Loquacious am I

I sent an email to my boss the other day, which I began by writing ‘Treat this as me thinking out loud’… I was contemplating why I felt it so necessary to write out my thoughts and email them to someone who is so very very busy – I know she wants my input and ideas, and is always happy to discuss new things/old things, but why did I need to send those ideas that way?

I’ve decided that it is a symptom of my personal thinking processes, as is my well-deserved reputation for being rather talkative. I tend to collect lots of information and ideas on a topic and float them around in my head, and then work out my understanding and analysis and new ideas by putting it all into words. The words aren’t there in fully formed sentences in my head – the act of fitting the right words to the shapes of my thoughts helps me to define my conclusions to myself.

This can be somewhat unfortunate for the poor soul enduring yet another ear-bashing as I work out how best to deal with student X or to fix problem Y.

Do you know what is odd about this habit of mine? I can’t use a diary as my sounding board. I need the feeling of speaking to another person – I need that bounce-back of someone else’s rephrasing or reply.

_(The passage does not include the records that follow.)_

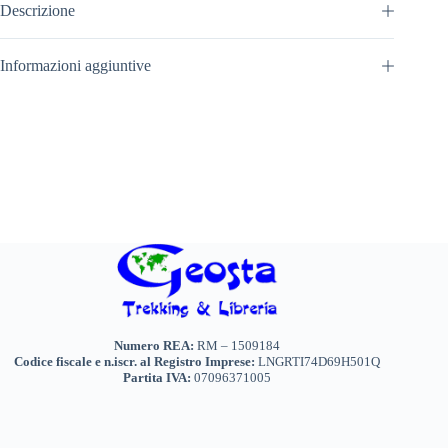
Descrizione
Informazioni aggiuntive
Numero REA:
RM – 1509184
Codice fiscale e n.iscr. al Registro Imprese:
LNGRTI74D69H501Q
Partita IVA:
07096371005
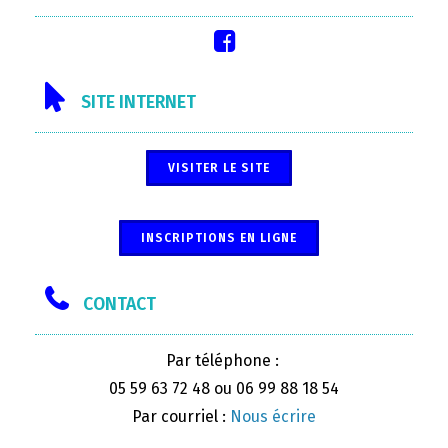
SITE INTERNET
VISITER LE SITE
INSCRIPTIONS EN LIGNE
CONTACT
Par téléphone :
05 59 63 72 48 ou 06 99 88 18 54
Par courriel :
Nous écrire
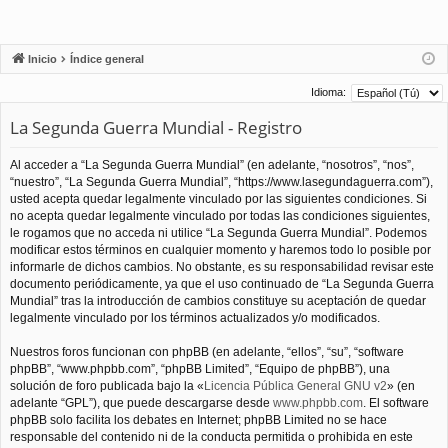
Inicio
Índice general
Idioma:
La Segunda Guerra Mundial - Registro
Al acceder a “La Segunda Guerra Mundial” (en adelante, “nosotros”, “nos”,
“nuestro”, “La Segunda Guerra Mundial”, “https://www.lasegundaguerra.com”),
usted acepta quedar legalmente vinculado por las siguientes condiciones. Si
no acepta quedar legalmente vinculado por todas las condiciones siguientes,
le rogamos que no acceda ni utilice “La Segunda Guerra Mundial”. Podemos
modificar estos términos en cualquier momento y haremos todo lo posible por
informarle de dichos cambios. No obstante, es su responsabilidad revisar este
documento periódicamente, ya que el uso continuado de “La Segunda Guerra
Mundial” tras la introducción de cambios constituye su aceptación de quedar
legalmente vinculado por los términos actualizados y/o modificados.
Nuestros foros funcionan con phpBB (en adelante, “ellos”, “su”, “software
phpBB”, “www.phpbb.com”, “phpBB Limited”, “Equipo de phpBB”), una
solución de foro publicada bajo la «
Licencia Pública General GNU v2
» (en
adelante “GPL”), que puede descargarse desde
www.phpbb.com
. El software
phpBB solo facilita los debates en Internet; phpBB Limited no se hace
responsable del contenido ni de la conducta permitida o prohibida en este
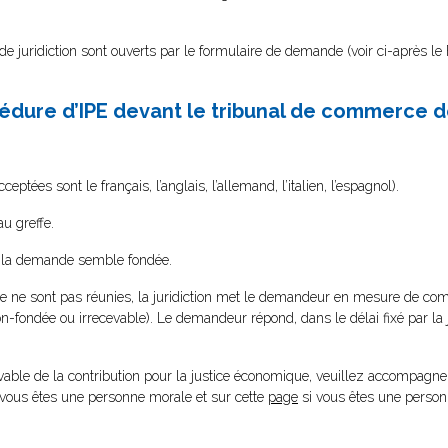
juridiction sont ouverts par le formulaire de demande (voir ci-après le
édure d’IPE devant le tribunal de commerce d
eptées sont le français, l’anglais, l’allemand, l’italien, l’espagnol).
u greffe.
 si la demande semble fondée.
e ne sont pas réunies, la juridiction met le demandeur en mesure de compl
dée ou irrecevable). Le demandeur répond, dans le délai fixé par la jur
evable de la contribution pour la justice économique, veuillez accompagner
 vous êtes une personne morale et sur cette
page
si vous êtes une person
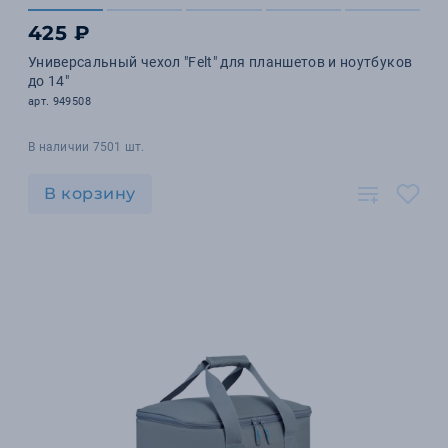
425 ₽
Универсальный чехол "Felt" для планшетов и ноутбуков
до 14"
арт. 949508
В наличии 7501 шт.
В корзину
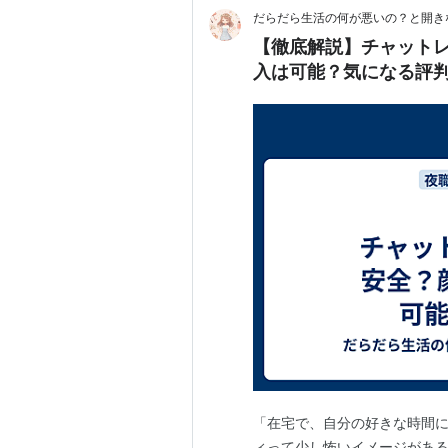
だらだら生活の何が悪いの？と開き
【徹底解説】チャットレ
入は可能？気になる評
「在宅で、自分の好きな時間に
ィって少し怖いイメージがある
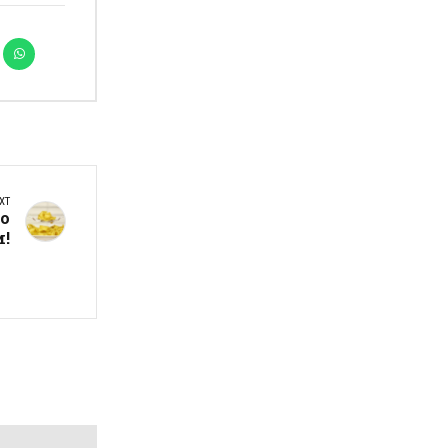
XT
но
и!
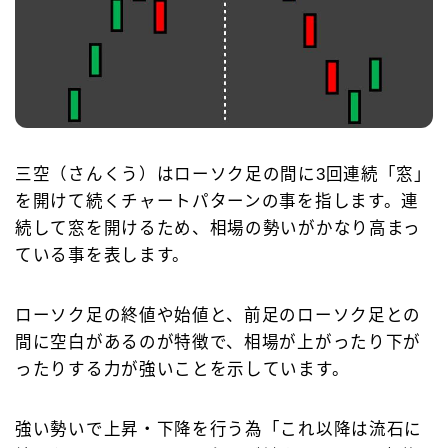
三空（さんくう）はローソク足の間に3回連続「窓」
を開けて続くチャートパターンの事を指します。連
続して窓を開けるため、相場の勢いがかなり高まっ
ている事を表します。
ローソク足の終値や始値と、前足のローソク足との
間に空白があるのが特徴で、相場が上がったり下が
ったりする力が強いことを示しています。
強い勢いで上昇・下降を行う為「これ以降は流石に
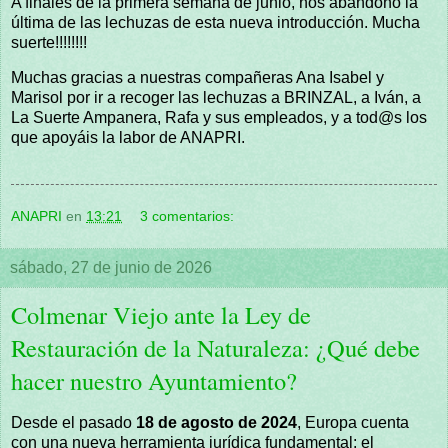
A finales de la primera semana de junio, nos abandonó la
última de las lechuzas de esta nueva introducción. Mucha
suerte!!!!!!!!
Muchas gracias a nuestras compañeras Ana Isabel y
Marisol por ir a recoger las lechuzas a BRINZAL, a Iván, a
La Suerte Ampanera, Rafa y sus empleados, y a tod@s los
que apoyáis la labor de ANAPRI.
ANAPRI
en
13:21
3 comentarios:
sábado, 27 de junio de 2026
Colmenar Viejo ante la Ley de
Restauración de la Naturaleza: ¿Qué debe
hacer nuestro Ayuntamiento?
Desde el pasado
18 de agosto de 2024
, Europa cuenta
con una nueva herramienta jurídica fundamental: el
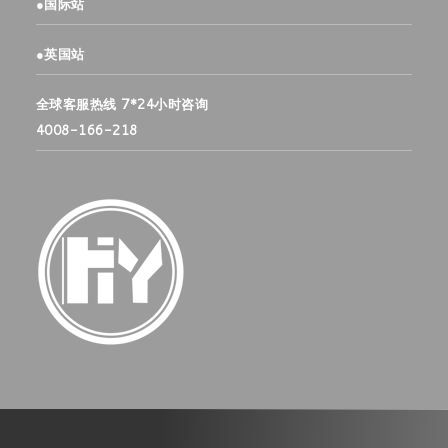
●
国际站
●
英国站
全球客服热线 7*24小时咨询
4008-166-218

This learning style may be helpful in being a reflective teacher who thinks about their own practice, but what about in the classroom? Now I have to think about how to prevent my personal preference for oodles of verbiage from interfering with my student’s boyish preference for direct and specific instruction that gets to the point and gives them a clear goal with no distracting tangential asides.

The long haul begins….

Actual reading of books

For my holiday reading I brought home The Book Thief by Markus Zusak, and Shadow of the Wind by Carlos Ruiz Zafón. Although I haven’t touched the second, this week I have been reading The Book Thief, and really enjoying it. Tyring to explain it to my curious son, I said that this book is set in Nazi Germany, is narrated by Death, and is about a fairly ordinary little girl who is fostered out to a poor family and who steals books from time to time, and that despite all these points, it is not depressing.

Reading this book has reminded me of how satisfying it is to be absorbed by a tale, to live inside the words. So much of my reading now is snatches of info on computer screens, or flicking through the newspaper, or a chapter of a novel at (the children’s) bedtime. This reminds me that there was an article I read last year about how the internet is changing our reading habits. When I googled it (as you do) I discovered a Wikipeida article that turned out to be even more interesting than my recollection of the original article. Apparently the article sparked a furious debate across the blogosphere and intellectual fora, wherein journalists, writers, critics, educators and neuroscientists posited theories and some evidence (mostly anecdotal, due to the newness of the alleged phenomenon) on whether or not spending more time online in a hypertextual reading environment rewires our reading circuits so that sitting down to concentrate on a single piece of prose becomes harder and harder to do. I’m not quite ready to put forth my own opinion yet; I think that perhaps we haven’t quite identified all of the factors, because changes in the way that we timetable our lives, for instance, have an impact on how much uninterrupted time we have to devote to sustained reading, which is a social and cultural influence rather than exclusively technological.

hmm. I’ll have to think about this one. Once I’ve read my emails.